TEL AVIV – Hundreds of residents from the community of Halamish gathered Sunday to begin construction of a new West Bank outpost as a response to Friday night’s Palestinian terror attack in the town that claimed the lives of three family members.
The new outpost was named Yad Ahi — “my brother’s hand” — in honor of the victims: Yosef Salomon, 70, his daughter Chaya, 46 and son Elad, 36.
Caravans, tents, tables and chairs were set up by the junction outside the settlement, blocking the eastern road open to Palestinian traffic. The same road was used by Palestinian terrorist Omar al-Abed to infiltrate the settlement on Friday night. Once he was over the fence, Abed entered a nearby home where some ten people were finishing their Shabbat meal and preparing to receive additional guests to celebrate the birth of a new grandson. Abed stabbed four people, killing three and injuring Yosef’s wife Tova, 68, who is still recovering from surgery.
For several months, the community had demanded the closure of the eastern road to Palestinian traffic, following a Palestinian arson attack in November 2016 that burned down 15 homes.
In the aftermath of Friday night’s terror attack, Halamish leaders convened to discuss ways to expand the community in order to link up with the neighboring settlement of Tzofit.
“There are hundreds of building plans that still require approval. … We are talking about state land that nobody has stolen,” Halamish spokesperson Ofir Steinbaum told the Times of Israel.

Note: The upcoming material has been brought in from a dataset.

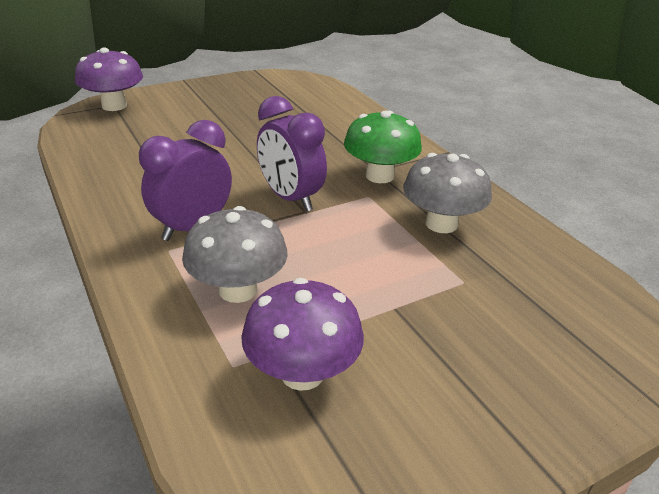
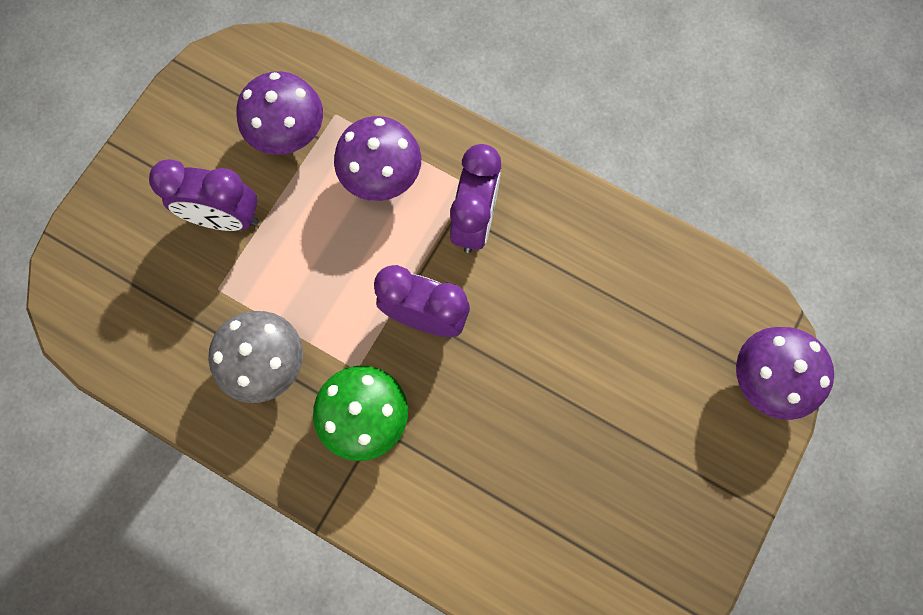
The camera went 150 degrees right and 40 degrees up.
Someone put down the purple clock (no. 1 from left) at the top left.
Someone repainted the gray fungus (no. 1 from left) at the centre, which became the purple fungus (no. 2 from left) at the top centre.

Nineteen-year-old Abed told investigators that by carrying out the stabbing attack, he was avenging Israel’s actions on the Temple Mount. A July 14 terror attack at the flashpoint holy site, in which three Israeli-Druze police officers were fatally shot by three Arab gunmen, led to the installation of metal detectors and other security measures at the entrances to the site, a move that Palestinians and Israeli Muslims are vehemently protesting with violent riots erupting in the city on a daily basis.